Hindi user guide, film with barcode: Here’s how Github is archiving code for a thousand years.
New Delhi:-The Github Archive Program at the Artic Vault in Norway has just been loaded with a backup of the open source software repository to last at least 1,000 years.
A few centuries from now, someone could dig up a silver halide film plate in an ancient coal mine in the arctic circle and stare at the code of Microsoft MS-DOS with the same curiosity millennials today have for Egyptian hieroglyphics. The Github Archive Program at the Artic Vault in Norway has just been loaded with a backup of the open source software repository to last at least 1,000 years.
“We believe it is worthwhile to preserve all the open source software because so much of our life today depends on open source software, whether it is my cell phone that I use to order groceries or watch a movie or communicate with my family and my friends all around the world,” reasoned Thomas Dohmke, Vice President for Special Projects at GitHub.

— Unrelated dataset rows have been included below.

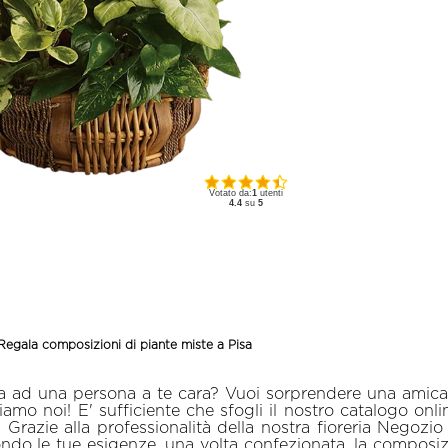
Votato da:
1
utenti
4.4
su
5
 Regala composizioni di piante miste a Pisa
ata ad una persona a te cara? Vuoi sorprendere una ami
amo noi! E' sufficiente che sfogli il nostro catalogo onl
 Grazie alla professionalità della nostra fioreria Negozio 
ondo le tue esigenze, una volta confezionata, la composi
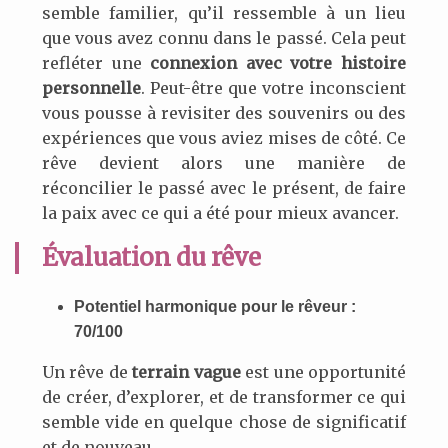
semble familier, qu’il ressemble à un lieu
que vous avez connu dans le passé. Cela peut
refléter une
connexion avec votre histoire
personnelle
. Peut-être que votre inconscient
vous pousse à revisiter des souvenirs ou des
expériences que vous aviez mises de côté. Ce
rêve devient alors une manière de
réconcilier le passé avec le présent, de faire
la paix avec ce qui a été pour mieux avancer.
Évaluation du rêve
Potentiel harmonique pour le rêveur :
70/100
Un rêve de
terrain vague
est une opportunité
de créer, d’explorer, et de transformer ce qui
semble vide en quelque chose de significatif
et de nouveau.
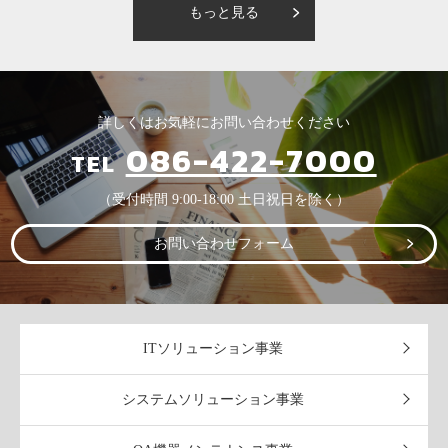
もっと見る
詳しくはお気軽にお問い合わせください
086-422-7000
TEL
（受付時間 9:00-18:00 土日祝日を除く）
お問い合わせフォーム
ITソリューション事業
システムソリューション事業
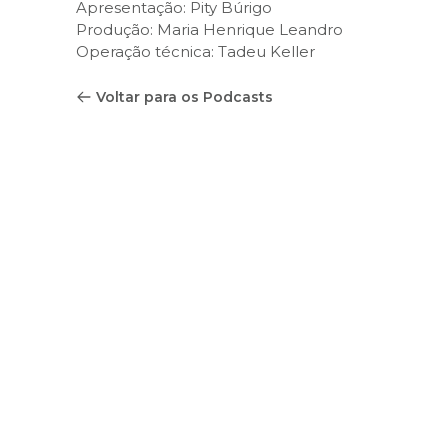
Apresentação: Pity Búrigo
Produção: Maria Henrique Leandro
Operação técnica: Tadeu Keller
Voltar para os Podcasts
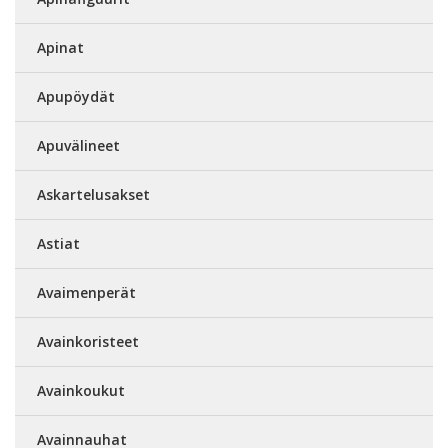
Apinat
Apupöydät
Apuvälineet
Askartelusakset
Astiat
Avaimenperät
Avainkoristeet
Avainkoukut
Avainnauhat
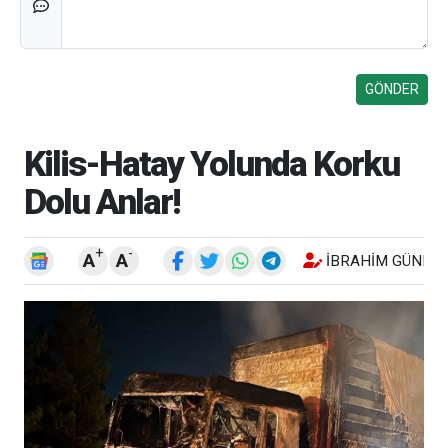
Kilis-Hatay Yolunda Korku
Dolu Anlar!
+
-
A
A
İBRAHIM GÜNEŞ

Dohmke said the vault in the archipelago of Svalbard, next to the Global Seed Vault, was part of Github layered approach to archiving all open source software. The vault deep in the permafrost forms the cold layer, where a snapshot taken on February 2, 2020 (2/2/2020) has been stored. Dohmke said the backup taken on the day was saved on a couple of hard drives and shipped to Github Norwegian partner Piql for printing on the film reels. “Two weeks back, they shipped the files to the vault,” he said, expressing a bit of disappointment at not being able to be there for the occasion because of the Covid travel restrictions. There is also a hot layer which is a live streaming backup. In the warm layer, backups are saved monthly and quarterly.
But planning an archive to last a millennia is much more than a tech challenge. While you need to keep in mind that the tech of today might make no sense to future generations, there is even more basic stuff to consider like the language to use future proof the concept. “At GitHub we are all software developers and not archiving experts. So we looked for a panel of advisors and partners who have been advising us for the last year of what the right approaches to archive data would be,” explained Dohmke.
So Github is now working with archaeologists, archivists, linguists and scientists to figure out what the best way to approach the problem at hand. It also gets help from the Long Now Foundation, the Internet Archive, the Software Heritage Foundation, Arctic World Archive, Microsoft Research, the Bodleian Library, and Stanford Libraries, he added.
“We looked at who else was doing something similar and found this company in Norway already offering archiving solutions. So we didn’t invent the archive, we found someone already doing it.” The old coal mine where the vault is situated already has archives from Unicef and the Vatican Library. It is also on a hill preventing any eventuality of flooding with say rising water levels or melting arctic ice. The film reels used in the Github archiving project were stress tested to see if they could survive a thousand years.